The toxin acts in two ways to harm the brain and even cause death. Because of the toxin, the body’s natural mechanism to correct low blood glucose level is prevented thus leading to a drop in fuel supply to the brain. This leads to drowsiness, disorientation and even unconsciousness. When the toxin stops the fatty acid conversion into glucose midway, amino acids are released which are toxic to brain cells. The amino acids cause brain cells to swell resulting in brain oedema. As a result, children may suffer from convulsions, deepening coma and even death.
Yes, by making sure that undernourished children do not eat plenty of litchi fruit, ensuring that they eat some food and not go to bed on an empty stomach. Since 2015, the prevention strategy as recommended by Dr. Jacob John’s team has helped in sharply reducing the number of deaths from hypoglycaemic encephalopathy in Muzaffarpur. In 2017, the India-U.S. team published a paper corroborating these findings and recommendations.
Yes, hypoglycaemic encephalopathy can be easily treated. A full and complete recovery can be achieved if children with hypoglycaemic encephalopathy are infused with 10% dextrose within four hours after the onset of symptoms.
Infusing 10% dextrose not only restores blood sugar to a safe level but also stops the production of amino acid that is toxic to brain cells by shutting down the body’s attempt to convert fatty acid into glucose.
Together with dextrose infusion, infusing 3% saline solution helps in reducing oedema of the brain cells.
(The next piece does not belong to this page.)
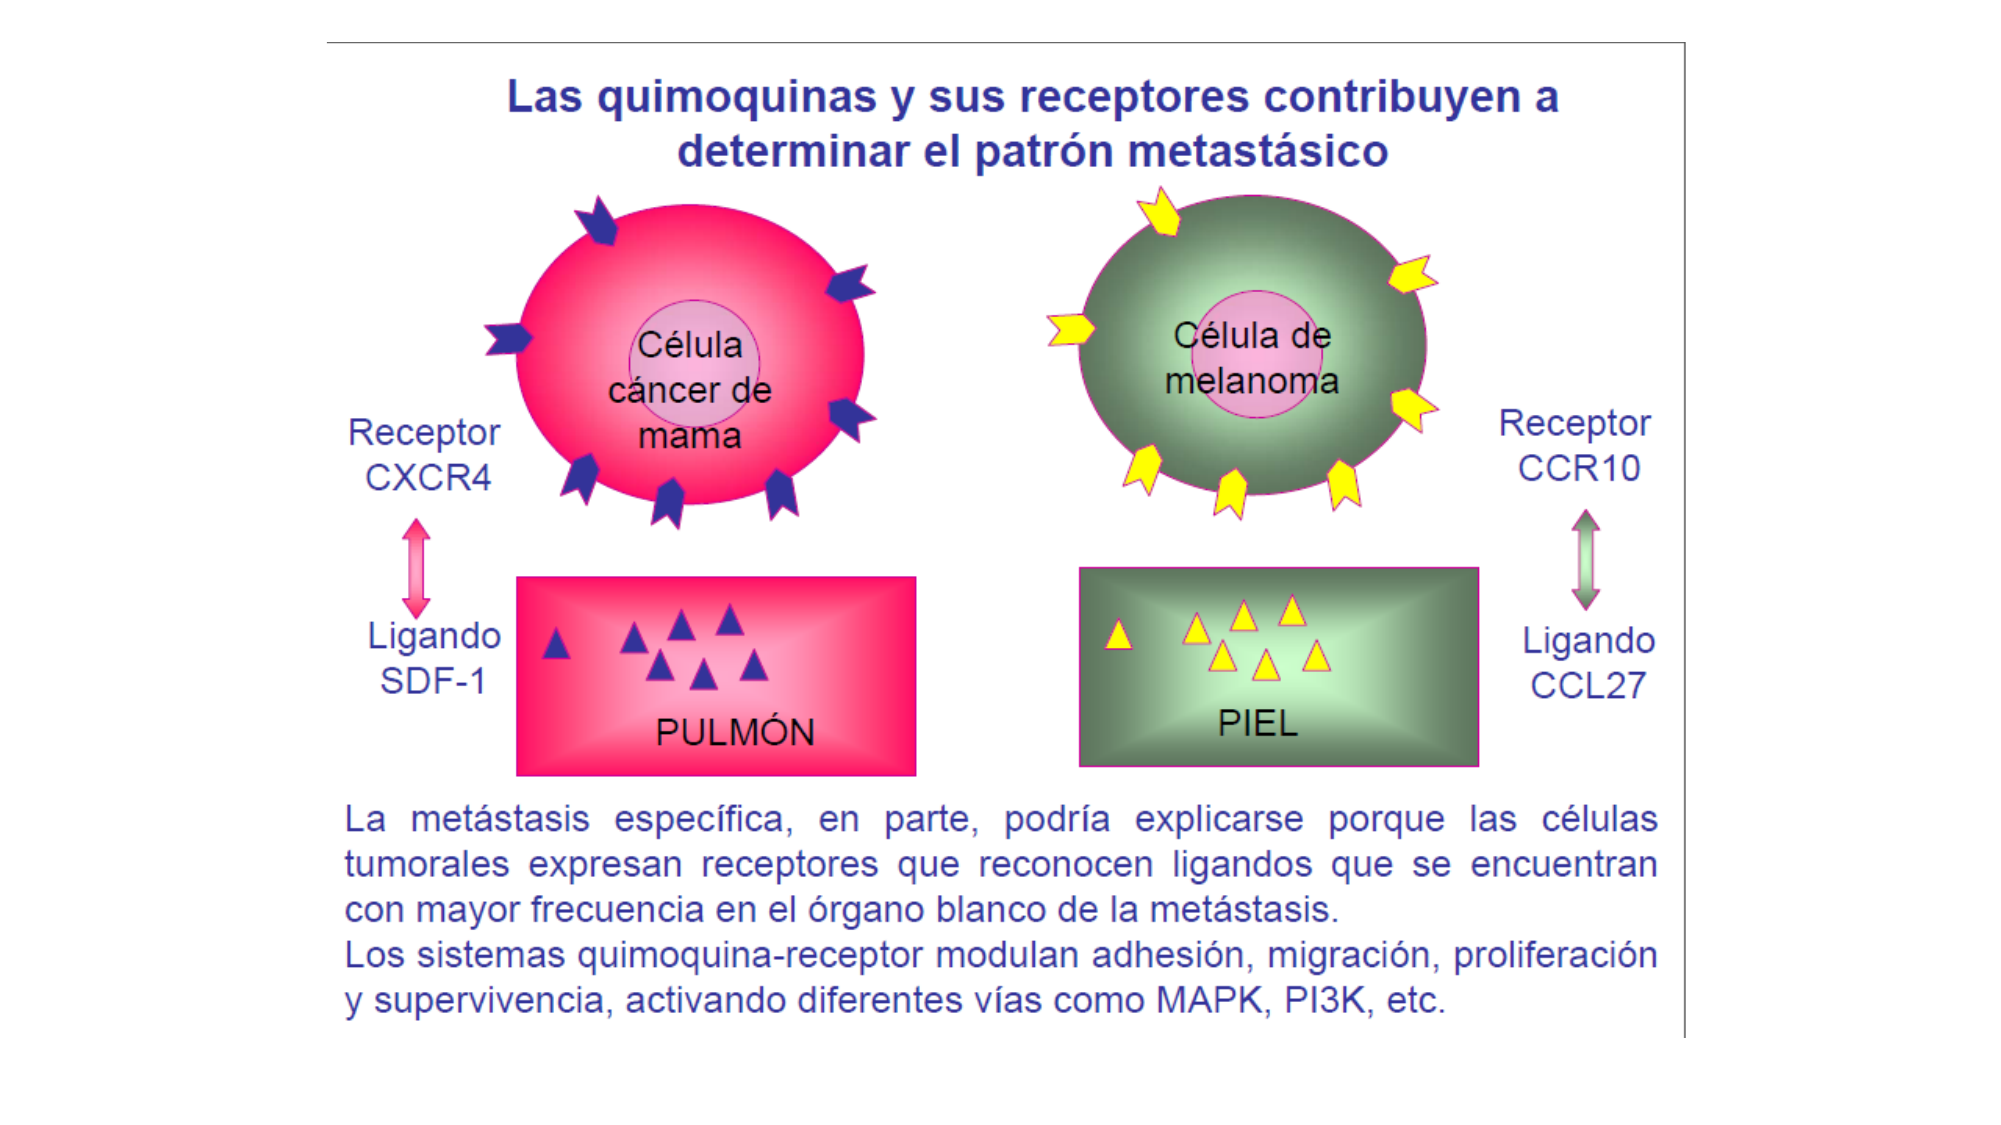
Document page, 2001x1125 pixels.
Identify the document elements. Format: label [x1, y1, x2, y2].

picture [326, 42, 1686, 1038]
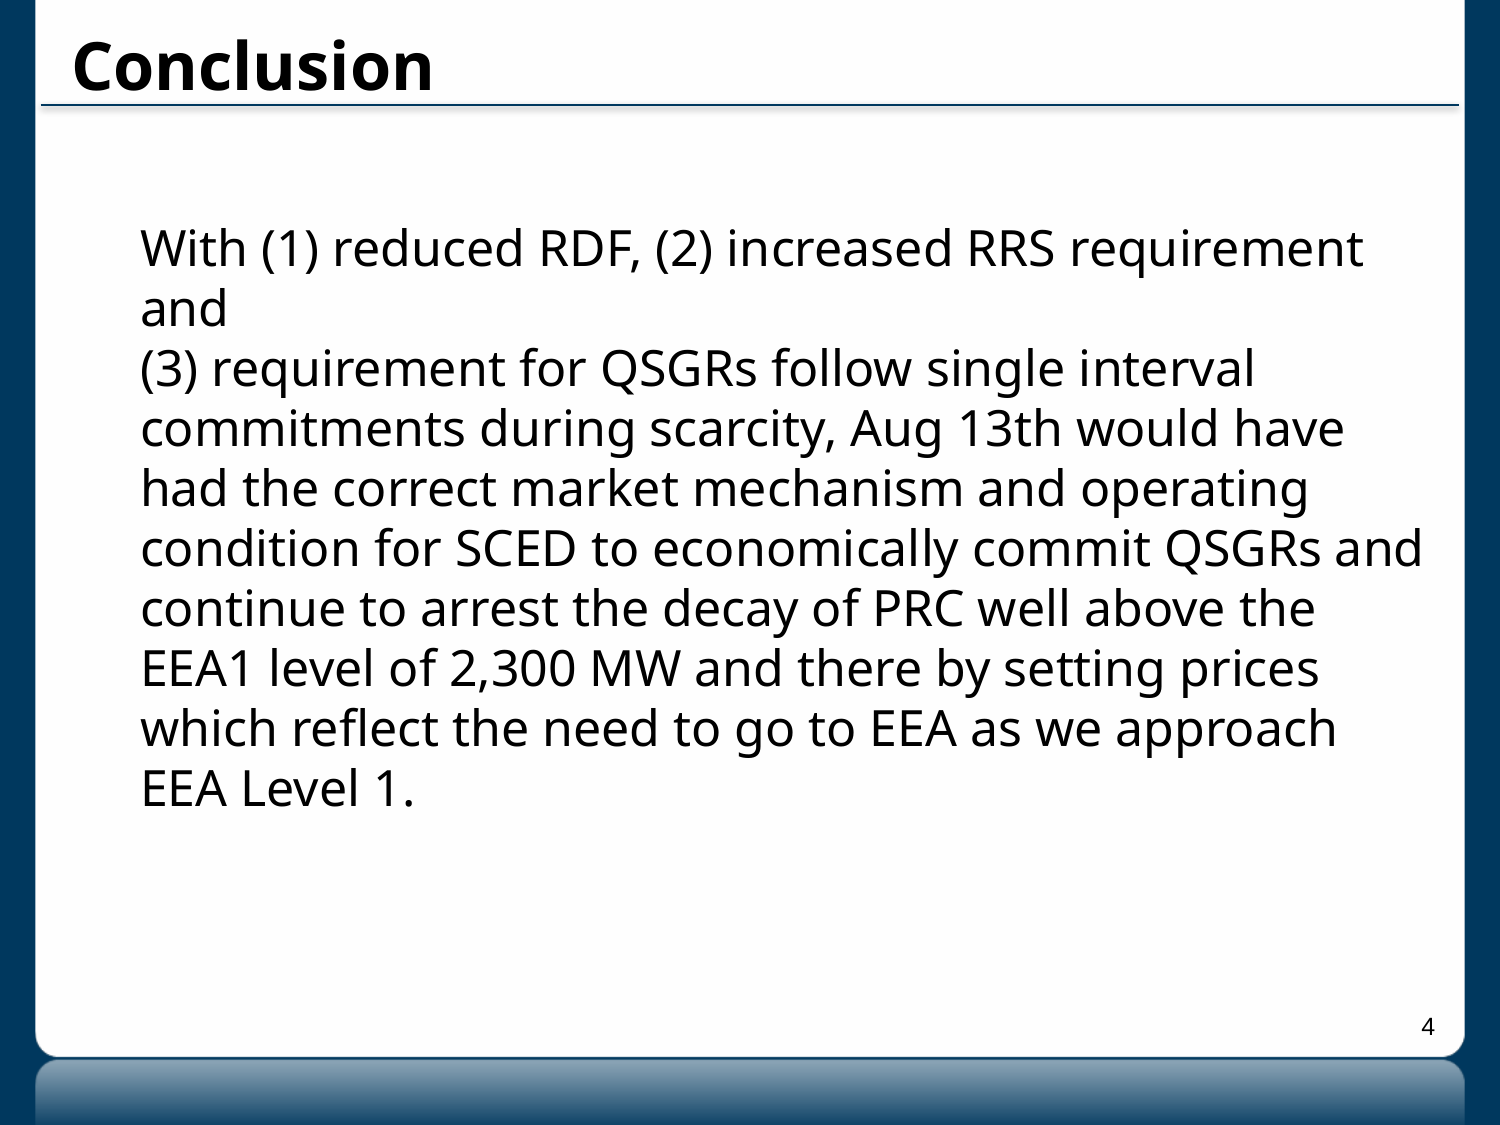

The concentration of ions in the fluid outside the brain cells becomes more than what is inside the cell; this causes the fluid from the cells to come out thus reducing oedema and damage to brain cells.
Using 5% dextrose, as is the norm in cases of general low blood sugar level, may help children with hypoglycaemic encephalopathy recover from hypoglycaemia, but the accumulation of amino acid is not turned off. And so, even if children survive, they will have brain damage.
If dextrose infusion is not started within four hours after the onset of symptoms, the brain cells may not recover but will die. As a result, even if they survive, children suffer from various aspects of brain damage — speech getting affected, mental retardation, muscle stiffness/weakness and so forth.